This guide covers deploying apps to Azure App Service Environments. It does not cover how to deploy/setup an ASE itself.
From an Octopus user perspective, deploying to an ASE is usually no different to deploying to any other app service in Azure. While the app services within an ASE are isolated, the management interface for managing them and deploying to them is usually the same as for any other app service.
Internal App Service Environments
Internal ASEs are where the wheels usually come off for deploying from Octopus. An internal ASE is one that has an Internal Load Balancer (ILB). By definition it cannot be accessed from the Internet because it's designed to host internal apps (i.e. intranet apps).
Given that you can't access the app, or its management endpoint (Kudu), from the Internet you can't deploy to it from Octopus without some network setup. To help explain what's required let's look at what happens when you deploy to a web app in Azure from Octopus.
- Octopus Server creates a deployment task.
- Task scheduler picks up the task and hands the work over to Calamari.
- Calamari picks up all the information about the deployment and connects to Azure.
- Calamari locates the resource group that's being deployed to (there's a reason we do it this way, see below).
- Calamari locates the web app within the resource group and requests its publish profile from Azure.
- Calamari then hands over to the DeploymentManager.SyncTo method to actually do the deployment.
Contained in the publish profile is the Uri of the deployment endpoint (Kudu) for the web app. This is the critical piece here.
For an external ASE that Uri will be publicly accessible (e.g. https://yourapp.scm.aseName.p.azurewebsites.net).
For an internal ASE the Uri will not be publicly accessible, it will be something like https://yourapp.scm.yourdomain This is where the deployments will fail, they will be able to see all of the other Urls required but when they get to step 6 Octopus won't be able to resolve the address for the Uri.
To fix that you need 2 things to happen. First, the network the Octopus Server is on has to be connected to the ASE's VNet, e.g. using ExpressRoute or a VPN. Second, the Octopus Server needs to be able to resolve
yourapp.scm.yourdomain to the Internal Load Balancer IP address of your Azure ILB (found in the IP addresses for the ASE in the Azure portal), e.g. through DNS configuration.
Exactly how to do those 2 things will depend on your organization, what infrastructure you might already have in place and is beyond the scope of this guide.
We mentioned above that Calamari locates the resource group first and then locates the web app. If you're familiar with the Azure API then you may know that you can also list the web apps for a subscription directly. So why don't we just do that and save a step? It's because of a side effect of the isolation provided by an ASE.
Usually when you create a web app in Azure its name must be unique.
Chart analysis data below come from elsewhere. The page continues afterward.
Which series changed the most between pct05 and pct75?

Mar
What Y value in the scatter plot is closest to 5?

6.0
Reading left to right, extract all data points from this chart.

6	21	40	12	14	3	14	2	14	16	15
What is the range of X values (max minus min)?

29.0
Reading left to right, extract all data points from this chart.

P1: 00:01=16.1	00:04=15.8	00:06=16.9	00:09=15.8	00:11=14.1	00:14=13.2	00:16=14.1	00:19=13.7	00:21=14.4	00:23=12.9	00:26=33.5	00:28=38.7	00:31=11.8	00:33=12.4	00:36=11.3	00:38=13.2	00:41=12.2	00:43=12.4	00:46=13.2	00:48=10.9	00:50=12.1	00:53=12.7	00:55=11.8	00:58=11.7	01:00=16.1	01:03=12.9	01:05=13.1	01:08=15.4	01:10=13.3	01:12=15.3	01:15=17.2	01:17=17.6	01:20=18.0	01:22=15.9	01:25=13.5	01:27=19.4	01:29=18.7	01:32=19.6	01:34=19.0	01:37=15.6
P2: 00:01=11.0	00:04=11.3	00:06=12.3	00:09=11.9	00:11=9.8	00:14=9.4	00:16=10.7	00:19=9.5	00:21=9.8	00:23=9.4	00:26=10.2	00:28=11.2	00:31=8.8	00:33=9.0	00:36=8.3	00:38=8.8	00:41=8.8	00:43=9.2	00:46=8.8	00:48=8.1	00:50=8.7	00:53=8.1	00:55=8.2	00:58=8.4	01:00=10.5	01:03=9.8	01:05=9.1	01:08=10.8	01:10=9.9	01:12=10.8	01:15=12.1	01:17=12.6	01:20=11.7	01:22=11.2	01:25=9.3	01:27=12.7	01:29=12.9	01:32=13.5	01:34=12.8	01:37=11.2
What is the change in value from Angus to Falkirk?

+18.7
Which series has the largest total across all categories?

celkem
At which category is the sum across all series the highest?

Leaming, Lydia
This isn't the case when the web app is in an ASE, it only has to be unique within the ASE. If you call for the list of web apps then you get back 2 or more with the same name that you can't distinguish between. By having the resource group we can call a different API that lets us list just the web apps in that resource groups, which we know must be uniquely named.
This is the reason why you see a resource group and a web app name when using binding on the Octopus Web App step, we need the resource group to differentiate web apps with the same name. When you aren't using binding the drop down list is doing this too behind the scenes.
This is also why using a principal of least privilege on a Service Principal is a little complicated.